## TEXTE EXTRAIT
______

Réunissant chaque année des talents émergents et confirmés, le Grand Prix Photo de Saint-Tropez se distingue par :

  • Son exigence artistique : une sélection rigoureuse où l’émotion, la maîtrise technique et la narration visuelle priment.

  • Son jury d’exception, composé de photographes de renom, de directeurs artistiques et d’experts en arts visuels.

  • Son engagement humanitaire, en partenariat avec Mécénat Chirurgie Cardiaque, permet à la photographie de dépasser le cadre artistique pour sauver des vies.



L’Art au Service d’une Noble Cause  : Un Engagement pour de Mécénat Chirurgie Cardiaque


Chaque édition du Grand Prix Photo s’inscrit dans une démarche solidaire en reversant les fonds issus des ventes aux enchères des photographies lauréates à Mécénat Chirurgie Cardiaque. Cette association française, fondée en 1996 par le Professeur Francine Leca et Patrice Roynette, permet à des enfants atteints de malformations cardiaques de pays défavorisés d’être opérés en France lorsque l’accès aux soins est impossible dans leur pays d’origine.


Grâce aux éditions précédentes du concours, plusieurs centaines de milliers d’euros ont été collectés, contribuant directement à financer des opérations vitales pour ces enfants. En 2024, par exemple, la vente aux enchères des photographies primées a permis de récolter 72 000 euros, ce qui a permis à six enfants de bénéficier d’une opération chirurgicale


Depuis sa création, le Grand Prix Photo de Saint-Tropez a sauvé 85 enfants et collecté 350 000 € au profit d'œuvres humanitaires. Ces fonds sont reversés à l'association Mécénat Chirurgie Cardiaque, qui a pris en charge plus de 5 000 enfants depuis sa création en 1996.

______

## DONNÉES ENREGISTRÉES

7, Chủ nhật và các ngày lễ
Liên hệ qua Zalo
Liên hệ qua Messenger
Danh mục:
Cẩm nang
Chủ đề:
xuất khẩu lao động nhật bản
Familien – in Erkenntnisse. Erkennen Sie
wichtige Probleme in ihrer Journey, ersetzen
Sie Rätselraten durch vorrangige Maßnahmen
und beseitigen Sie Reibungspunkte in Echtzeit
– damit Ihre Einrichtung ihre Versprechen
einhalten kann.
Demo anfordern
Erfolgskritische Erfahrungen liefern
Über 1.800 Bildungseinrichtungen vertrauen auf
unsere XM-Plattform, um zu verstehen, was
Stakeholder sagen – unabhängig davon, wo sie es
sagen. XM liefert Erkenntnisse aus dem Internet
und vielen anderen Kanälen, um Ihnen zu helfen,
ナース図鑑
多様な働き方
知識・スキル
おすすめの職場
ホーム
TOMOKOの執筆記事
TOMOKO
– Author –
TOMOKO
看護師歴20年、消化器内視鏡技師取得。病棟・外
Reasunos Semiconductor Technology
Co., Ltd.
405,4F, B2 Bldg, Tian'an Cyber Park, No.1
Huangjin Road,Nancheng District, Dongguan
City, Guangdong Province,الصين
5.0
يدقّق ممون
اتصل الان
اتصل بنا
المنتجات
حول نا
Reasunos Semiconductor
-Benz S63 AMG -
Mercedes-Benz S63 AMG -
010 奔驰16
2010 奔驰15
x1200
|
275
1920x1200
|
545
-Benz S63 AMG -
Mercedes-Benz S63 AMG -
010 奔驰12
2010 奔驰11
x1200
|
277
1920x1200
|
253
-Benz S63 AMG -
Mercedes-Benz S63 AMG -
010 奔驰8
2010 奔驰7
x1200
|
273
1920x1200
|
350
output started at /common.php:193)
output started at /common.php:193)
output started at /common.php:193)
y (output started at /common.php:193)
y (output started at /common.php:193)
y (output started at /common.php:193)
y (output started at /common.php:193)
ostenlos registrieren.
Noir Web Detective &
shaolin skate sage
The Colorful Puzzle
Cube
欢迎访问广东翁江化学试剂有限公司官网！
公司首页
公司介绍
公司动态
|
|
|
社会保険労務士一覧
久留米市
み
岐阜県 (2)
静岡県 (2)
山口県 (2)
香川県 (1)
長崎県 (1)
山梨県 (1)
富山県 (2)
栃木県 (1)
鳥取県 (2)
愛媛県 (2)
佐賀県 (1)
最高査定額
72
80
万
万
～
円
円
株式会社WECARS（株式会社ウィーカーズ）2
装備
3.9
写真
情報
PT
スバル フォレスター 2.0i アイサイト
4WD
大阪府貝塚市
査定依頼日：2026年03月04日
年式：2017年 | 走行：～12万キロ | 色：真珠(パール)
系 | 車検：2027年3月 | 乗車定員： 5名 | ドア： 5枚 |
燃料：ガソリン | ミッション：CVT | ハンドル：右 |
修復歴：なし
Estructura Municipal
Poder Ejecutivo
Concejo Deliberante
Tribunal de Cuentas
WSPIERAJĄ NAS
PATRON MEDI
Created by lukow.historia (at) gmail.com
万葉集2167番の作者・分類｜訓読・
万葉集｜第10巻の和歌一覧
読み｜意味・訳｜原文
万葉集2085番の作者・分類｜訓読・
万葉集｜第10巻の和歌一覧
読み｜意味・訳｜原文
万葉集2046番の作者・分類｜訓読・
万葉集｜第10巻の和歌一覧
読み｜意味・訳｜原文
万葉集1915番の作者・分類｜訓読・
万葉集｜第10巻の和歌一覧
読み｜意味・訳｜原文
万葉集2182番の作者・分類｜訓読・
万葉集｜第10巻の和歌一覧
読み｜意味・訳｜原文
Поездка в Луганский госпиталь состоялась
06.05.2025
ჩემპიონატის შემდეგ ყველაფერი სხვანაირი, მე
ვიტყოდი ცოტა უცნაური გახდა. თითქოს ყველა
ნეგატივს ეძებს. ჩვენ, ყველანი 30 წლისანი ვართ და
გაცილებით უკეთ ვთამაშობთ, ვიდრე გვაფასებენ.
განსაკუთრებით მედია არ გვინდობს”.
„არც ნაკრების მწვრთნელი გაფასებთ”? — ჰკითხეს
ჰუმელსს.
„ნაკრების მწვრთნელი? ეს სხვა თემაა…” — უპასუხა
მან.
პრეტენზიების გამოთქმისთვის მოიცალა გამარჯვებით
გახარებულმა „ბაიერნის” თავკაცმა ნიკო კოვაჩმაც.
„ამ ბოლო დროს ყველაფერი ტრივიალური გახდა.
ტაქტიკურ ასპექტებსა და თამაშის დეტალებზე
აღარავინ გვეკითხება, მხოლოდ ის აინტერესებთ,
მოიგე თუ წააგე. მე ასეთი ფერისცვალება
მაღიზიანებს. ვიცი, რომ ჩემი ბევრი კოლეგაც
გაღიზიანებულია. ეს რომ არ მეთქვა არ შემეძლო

______

## VOTRE CONSIGNE
Poursuivez, s'il vous plaît, le texte sur le Grand Prix Photo de Saint-Tropez à la suite de sa dernière phrase.

## RÉPONSE PROPOSÉE
"Jury du Grand Prix Photo Saint-Tropez 2025 : Francis Dagnan (Studio Harcourt), Hans Silvester, Kyriakos Kaziras, Roch Lorente, Bob Swaim, Didier Bizos, Patrick Baradel, David Attal, Anne Méaux, Cyrielle Gendron, Sébastien Corlouer et Delphine Piovant.
Jury du Grand Prix Photo de Saint-Tropez 2025

Un Jury Prestigieux au Service de l’Excellence Photographique


Chaque année, le Grand Prix s’entoure de figures majeures du monde de la photographie pour composer son jury. Cette année encore, le jury rassemble des figures majeures du monde de la photographie et de l’image, choisies pour leur expertise et leur engagement artistique, parmi lesquels :

  • Francis Dagnan, Président du jury, du studio Harcourt et photographe.

  • Hans Silvester, parrain du Grand Prix Photo, photographe et militant écologiste.

  • Kyriakos Kaziras, invité d’honneur et photographe animalier franco-grec.

  • Roch Lorente, Ambassadeur du Grand Prix Photo.

  • Bob Swaim, réalisateur, scénariste et acteur américain.

  • Didier Bizos, photographe français spécialisé dans la photographie culinaire.

  • Patrick Baradel, fondateur de l’Atelier Image Collée.

  • David Attal, consultant.

  • Anne Méaux, Présidente de l’Agence Image 7.

  • Cyrielle Gendron, Directrice de la rédaction chez Photo Magazine.

  • Sébastien Corlouer, product marketing manager chez Canon.

  • Delphine Piovant, Fondatrice de l’Atelier D Images.


Le rôle du jury ne se limite pas à élire un vainqueur : il participe activement aux échanges autour de la photographie contemporaine et à la mise en lumière des talents émergents.



Farewell Rio : Un Regard Brûlant sur les Invisibles de la Cité Merveilleuse


Une série primée au regard humaniste


Parmi les œuvres présentées cette année au Grand Prix Photo de Saint-Tropez 2025, la série Farewell Rio de Manuel Besse s’est imposée avec force, remportant la catégorie Premium Class.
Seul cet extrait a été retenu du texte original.